Table 8: Status of Chemical Demilitarization Facilities:

Incineration site: Johnston Atoll; Current phase: Closure; Status as of 
June 30, 2003: * The Army completed operations in November 2000 and 
began closure activities in January 2001; * The DOD schedule milestone 
to complete closure is September 2003; however, the Army expects to 
complete closure in January 2004.

Incineration site: Tooele, Utah; Current phase: Operations; Status as 
of June 30, 2003: * The Army began operations in August 1996; * After 
a 9-month shutdown, operations resumed in March 2003. Operations were 
suspended from July 2002 to March 2003 because a worker was exposed to 
chemical agent; * Subsequent to resuming operations in March 2003, the 
Army suspended agent operations five times, for a total of 12 days. The 
suspensions occurred because of various operational problems including: 
contamination of an agent collection tank, air monitors erroneously 
reporting the presence of agent, problems associated with processing 
spent decontaminate solution, a power outage, and a chemical event; * 
The DOD schedule milestone to complete operations is February 2008; 
however, the Army expects to complete operations in January 2006; * 
The DOD schedule milestone to complete closure is September 2010; 
however, the Army expects to complete closure in May 2008.

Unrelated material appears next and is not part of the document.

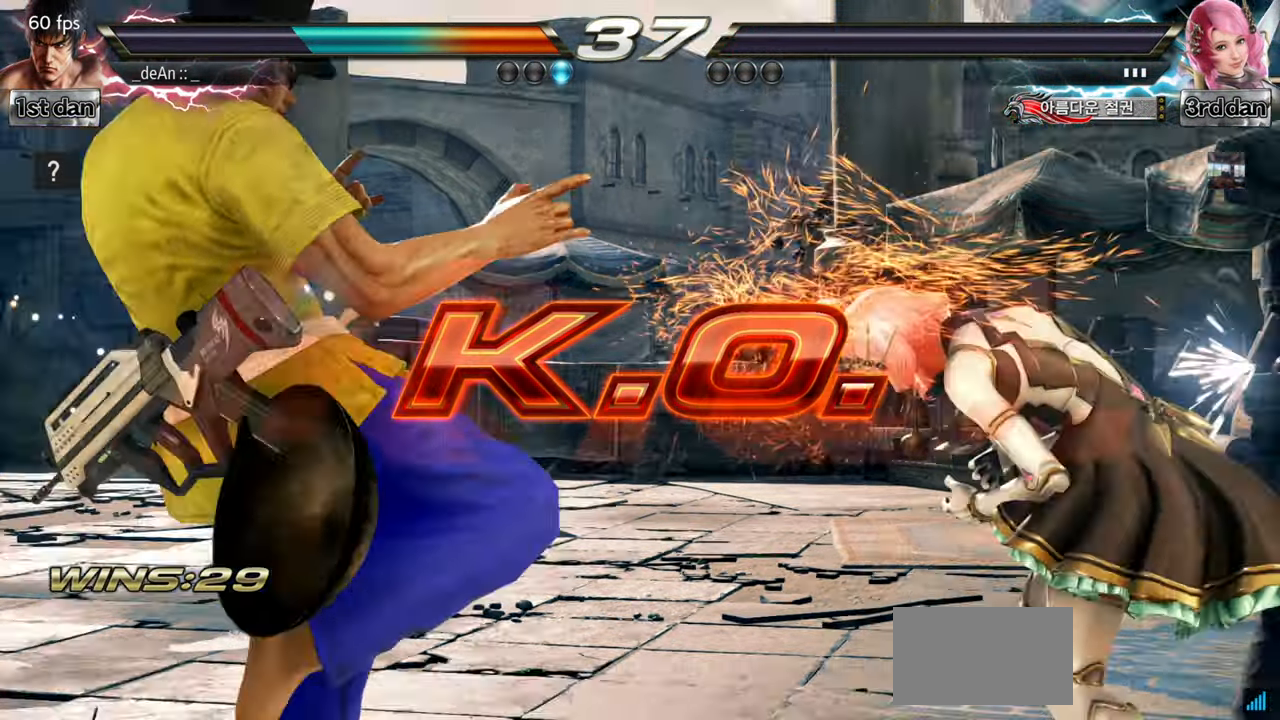
{"buttons": [], "left_stick": "right", "events": [[200, "left_stick", "right"], [267, "TRIANGLE", "down"], [400, "TRIANGLE", "up"]]}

Incineration site: Anniston, Ala; Current phase: Systemization; Status 
as of June 30, 2003: * The Army completed systemization in January 
2003. However, due to congressional concerns that the Chemical 
Stockpile Emergency Preparedness Program (CSEPP) had not adequately 
prepared the community for an accidental release of agent, the Army did 
not begin agent operations as planned and agreed to address the 
following four CSEPP issues before beginning operations: (1) 
overpressurize schools and community facilities located within a 12-
mile radius of the stockpile, (2) establish protection for individuals 
who are unable to carry out protective action recommendations because 
of disability, illness, inability to understand instructions in 
English, or are underage and unattended, (3) assume responsibility for 
turning on the sirens for zones located closest to the Anniston Army 
Depot, and (4) use the Environmental Protection Agency's new Acute 
Exposure Guideline Levels; * On June 5, 2003, the Army sent official 
30-day notification, as required, to Congress that the site is ready to 
begin operations; * The DOD schedule milestone to complete operations 
is May 2011; however, the Army expects to complete operations in July 
2009; * The DOD schedule milestone to complete closure is December 
2013; however, the Army expects to complete closure in November 2011.

Incineration site: Umatilla, Oreg; Current phase: Systemization; 
Status as of June 30, 2003: * The DOD schedule milestone to start 
operations is July 2003; however, the Army now expects to begin 
operations in December 2003 because of a minitrial burn failure; * The 
Army is conducting surrogate trial burns, which are expected to be 
complete in August 2003; * The DOD schedule milestone to complete 
operations is January 2011; however, the Army expects to complete 
operations in May 2009; * The DOD schedule milestone to complete 
closure is June 2014; however, the Army expects to complete closure in 
February 2012.

Incineration site: Pine Bluff, Ark; Current phase: Systemization; 
Status as of June 30, 2003: * The DOD schedule milestone to begin 
operations is October 2003; however, because of funding reductions, the 
Army expects to begin operations in April 2004; * The Army is 
conducting systems testing, which is expected to be complete in August 
2003; * The Army expects to begin surrogate trial burns in June 2003 
and complete the trial burns in April 2004; * The DOD schedule 
milestone to complete operations is November 2009; however, the Army 
expects to complete operations in January 2009; * The DOD schedule 
milestone to complete closure is December 2011; however, the Army 
expects to complete closure in December 2010.

Neutralization site: 

Neutralization site: Aberdeen, Md; Current phase: Operations; Status as 
of June 30, 2003: * The Army began operations in April 2003 and the DOD 
schedule milestone to complete operations is March 2004; however, the 
Army expects to complete operations in September 2003; * The DOD 
schedule milestone to complete closure is December 2006; however, the 
Army expects to complete closure in July 2005.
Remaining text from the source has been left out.